Thirty years ago today, on April 1, 1985 – that was the headline: “Villanova Wins the NCAA Championship!” It was such an impossible victory that when I called my father to tell him, he thought it was all an April Fool’s joke.
“If you had told me they lost by less than 10, you may have had me,” he said as he laughed into the phone.
My father had graduated from Villanova in 1965 and nobody more than him wanted Villanova to win that game against the invincible Patrick Ewing led Georgetown Hoyas. But, it was impossible, as everyone agreed, including the greatest handicappers in the world. The only way Villanova could win was if a miracle occurred.
My father was located in Paris at the time, running PPG’s European glass division. As a result of time zone issues and the added fact that my father didn’t want to watch Villanova get “blown out” – he never watched the game live.
Instead, I broke the good news to my father, who was 100% certain that I was pulling another April Fool’s gag (as I had gotten him before).
“Oh yeah,” my father asked. “What did Villanova shoot from the floor?”

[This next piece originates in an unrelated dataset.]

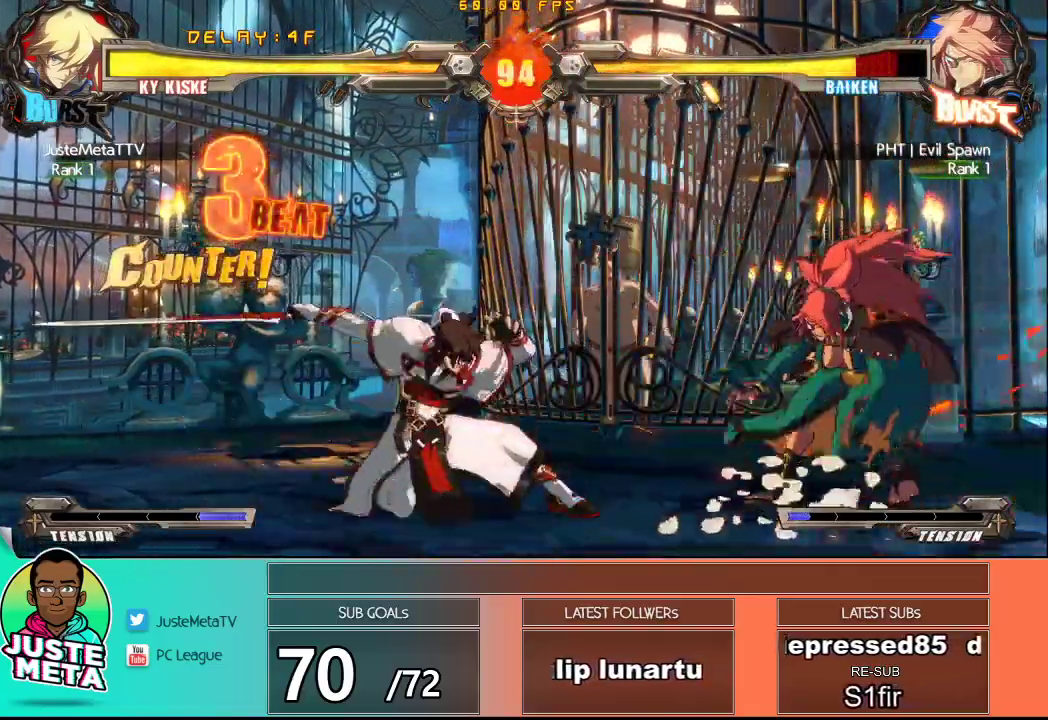
{"dt_ms": 500, "buttons": [], "left_stick": "left", "events": [[283, "left_stick", "left"], [383, "left_stick", "center"], [467, "left_stick", "left"]]}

“Over 78%,” I said calculating from a box score I had kept. My father let out a howl.
“They won, and they shot over 78% from the field?” He kept laughing. The detail hadn’t helped, but only had made the victory seem less plausible. It even sounded implausible to me when I listened to him say it. “Well, I have to hand it to you,” my father said. “Great April Fool’s joke, down to the detail of them shooting over 78% from the field. And the thing is, Jay, I know it’s all a joke – but Villanova really would have to shoot like that from the field to win – and that’s not plausible. I would love to believe you.”
So, I provided him with more details – down to the frantic ending where all Villanova had to do was inbound the ball to secure a 2 point win – and how Grandma had let out a nervous yelp as they did. I even told him that I was going to mail him the VHS tape recording I had made of the game and that he could watch it himself. But, he still refused to believe that Villanova had won the game.
He still didn’t believe it by the time he reached a newsstand to buy a paper either. And, when he reached his local newsstand and read the French equivalent of “Villanova Wins the NCAA Championship!” he was certain that he must be reading the headline wrong, because while he could speak French relatively well, he had a very difficult time reading it. I had to have made it up, and he had to be reading it wrong.
He later told me that even when he confirmed that the headline really did say Villanova had won, for the briefest of moments he wondered how I had planted the newspaper. We had a good laugh over that.
“It really was a miracle Jay,” he said years later. “And I just couldn’t believe it.”
On April 1, 1985, the Villanova Wildcats implausibly defeated the invincible Georgetown Hoyas. The documentary Perfect Upset: The 1985 Villanova vs. Georgetown NCAA Championship chronicles the team – and the little man who inspired that team – Jake Nevin, Villanova’s beloved trainer who was dying from ALS during that championship run.
Although the team had underachieved all year, everyone knew that team was going to be the last Villanova team that Jake was ever going to see play the game he loved. He knew it, and they knew it. It was Jake’s last and only chance to win a national championship – and to go out the ultimate winner. And, at the end of the day, there was no way that those players were ever going to let that beloved, dying little man down – or their excitable Italian coach Rollie Massimino, who my father referred to as “the guy who made good sauce.”
When my father was dying, we watched Perfect Upset together, to relive that game – and the fantastic April Fool’s joke I never played. His vision impaired from one of the strokes he had, he couldn’t make out anything other than moving shapes.
“It’s ok,” he said to me. “My hearing is just fine, and I remember the whole thing like it was yesterday. That was the greatest basketball game ever played. And, that was the greatest April Fool’s joke you never played.”
And for anyone who only read the headline to this story and, for the briefest of moments thought Villanova just won the National Championship, Happy April Fool’s Day!